Listing:

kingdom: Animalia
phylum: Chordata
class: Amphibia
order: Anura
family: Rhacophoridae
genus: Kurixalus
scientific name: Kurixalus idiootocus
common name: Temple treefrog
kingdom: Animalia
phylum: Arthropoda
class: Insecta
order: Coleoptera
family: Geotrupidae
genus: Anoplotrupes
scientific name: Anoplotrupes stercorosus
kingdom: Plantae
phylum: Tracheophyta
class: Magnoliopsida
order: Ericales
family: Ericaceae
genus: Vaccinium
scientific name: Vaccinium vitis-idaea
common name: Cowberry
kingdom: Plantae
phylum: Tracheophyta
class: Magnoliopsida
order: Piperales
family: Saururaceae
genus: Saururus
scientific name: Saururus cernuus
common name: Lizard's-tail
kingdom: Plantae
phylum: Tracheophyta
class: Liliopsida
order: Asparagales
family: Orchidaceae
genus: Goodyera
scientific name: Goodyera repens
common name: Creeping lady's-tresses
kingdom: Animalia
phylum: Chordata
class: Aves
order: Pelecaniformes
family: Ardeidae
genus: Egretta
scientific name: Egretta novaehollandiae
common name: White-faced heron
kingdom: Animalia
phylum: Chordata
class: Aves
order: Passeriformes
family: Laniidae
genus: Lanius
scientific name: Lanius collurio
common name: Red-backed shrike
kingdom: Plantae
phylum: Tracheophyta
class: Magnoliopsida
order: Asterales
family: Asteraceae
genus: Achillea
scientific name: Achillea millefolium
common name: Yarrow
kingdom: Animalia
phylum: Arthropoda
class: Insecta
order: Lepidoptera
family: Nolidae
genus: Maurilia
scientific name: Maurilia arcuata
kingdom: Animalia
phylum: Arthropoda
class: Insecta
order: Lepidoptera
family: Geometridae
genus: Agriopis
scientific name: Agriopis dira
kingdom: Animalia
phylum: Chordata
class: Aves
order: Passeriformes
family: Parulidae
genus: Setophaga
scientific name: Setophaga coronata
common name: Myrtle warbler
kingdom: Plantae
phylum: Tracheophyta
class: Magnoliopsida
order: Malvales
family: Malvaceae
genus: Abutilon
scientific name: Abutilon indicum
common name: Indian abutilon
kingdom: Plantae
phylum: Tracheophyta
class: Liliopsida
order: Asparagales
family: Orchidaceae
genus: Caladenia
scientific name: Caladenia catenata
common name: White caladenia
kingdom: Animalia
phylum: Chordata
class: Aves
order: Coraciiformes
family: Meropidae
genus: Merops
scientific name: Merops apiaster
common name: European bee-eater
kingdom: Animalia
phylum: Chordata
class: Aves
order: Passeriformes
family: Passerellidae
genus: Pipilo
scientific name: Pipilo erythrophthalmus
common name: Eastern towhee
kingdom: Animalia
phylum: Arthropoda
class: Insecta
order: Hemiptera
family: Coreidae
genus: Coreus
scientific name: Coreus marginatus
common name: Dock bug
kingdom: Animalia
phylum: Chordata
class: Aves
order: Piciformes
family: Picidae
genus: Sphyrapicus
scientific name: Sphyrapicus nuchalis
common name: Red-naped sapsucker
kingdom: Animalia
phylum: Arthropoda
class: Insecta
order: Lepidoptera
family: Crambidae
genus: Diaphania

Exercise description: Quote every row above line for line, leaving each word and mark unchanged.

Result for this exercise:
kingdom: Animalia
phylum: Chordata
class: Amphibia
order: Anura
family: Rhacophoridae
genus: Kurixalus
scientific name: Kurixalus idiootocus
common name: Temple treefrog
kingdom: Animalia
phylum: Arthropoda
class: Insecta
order: Coleoptera
family: Geotrupidae
genus: Anoplotrupes
scientific name: Anoplotrupes stercorosus
kingdom: Plantae
phylum: Tracheophyta
class: Magnoliopsida
order: Ericales
family: Ericaceae
genus: Vaccinium
scientific name: Vaccinium vitis-idaea
common name: Cowberry
kingdom: Plantae
phylum: Tracheophyta
class: Magnoliopsida
order: Piperales
family: Saururaceae
genus: Saururus
scientific name: Saururus cernuus
common name: Lizard's-tail
kingdom: Plantae
phylum: Tracheophyta
class: Liliopsida
order: Asparagales
family: Orchidaceae
genus: Goodyera
scientific name: Goodyera repens
common name: Creeping lady's-tresses
kingdom: Animalia
phylum: Chordata
class: Aves
order: Pelecaniformes
family: Ardeidae
genus: Egretta
scientific name: Egretta novaehollandiae
common name: White-faced heron
kingdom: Animalia
phylum: Chordata
class: Aves
order: Passeriformes
family: Laniidae
genus: Lanius
scientific name: Lanius collurio
common name: Red-backed shrike
kingdom: Plantae
phylum: Tracheophyta
class: Magnoliopsida
order: Asterales
family: Asteraceae
genus: Achillea
scientific name: Achillea millefolium
common name: Yarrow
kingdom: Animalia
phylum: Arthropoda
class: Insecta
order: Lepidoptera
family: Nolidae
genus: Maurilia
scientific name: Maurilia arcuata
kingdom: Animalia
phylum: Arthropoda
class: Insecta
order: Lepidoptera
family: Geometridae
genus: Agriopis
scientific name: Agriopis dira
kingdom: Animalia
phylum: Chordata
class: Aves
order: Passeriformes
family: Parulidae
genus: Setophaga
scientific name: Setophaga coronata
common name: Myrtle warbler
kingdom: Plantae
phylum: Tracheophyta
class: Magnoliopsida
order: Malvales
family: Malvaceae
genus: Abutilon
scientific name: Abutilon indicum
common name: Indian abutilon
kingdom: Plantae
phylum: Tracheophyta
class: Liliopsida
order: Asparagales
family: Orchidaceae
genus: Caladenia
scientific name: Caladenia catenata
common name: White caladenia
kingdom: Animalia
phylum: Chordata
class: Aves
order: Coraciiformes
family: Meropidae
genus: Merops
scientific name: Merops apiaster
common name: European bee-eater
kingdom: Animalia
phylum: Chordata
class: Aves
order: Passeriformes
family: Passerellidae
genus: Pipilo
scientific name: Pipilo erythrophthalmus
common name: Eastern towhee
kingdom: Animalia
phylum: Arthropoda
class: Insecta
order: Hemiptera
family: Coreidae
genus: Coreus
scientific name: Coreus marginatus
common name: Dock bug
kingdom: Animalia
phylum: Chordata
class: Aves
order: Piciformes
family: Picidae
genus: Sphyrapicus
scientific name: Sphyrapicus nuchalis
common name: Red-naped sapsucker
kingdom: Animalia
phylum: Arthropoda
class: Insecta
order: Lepidoptera
family: Crambidae
genus: Diaphania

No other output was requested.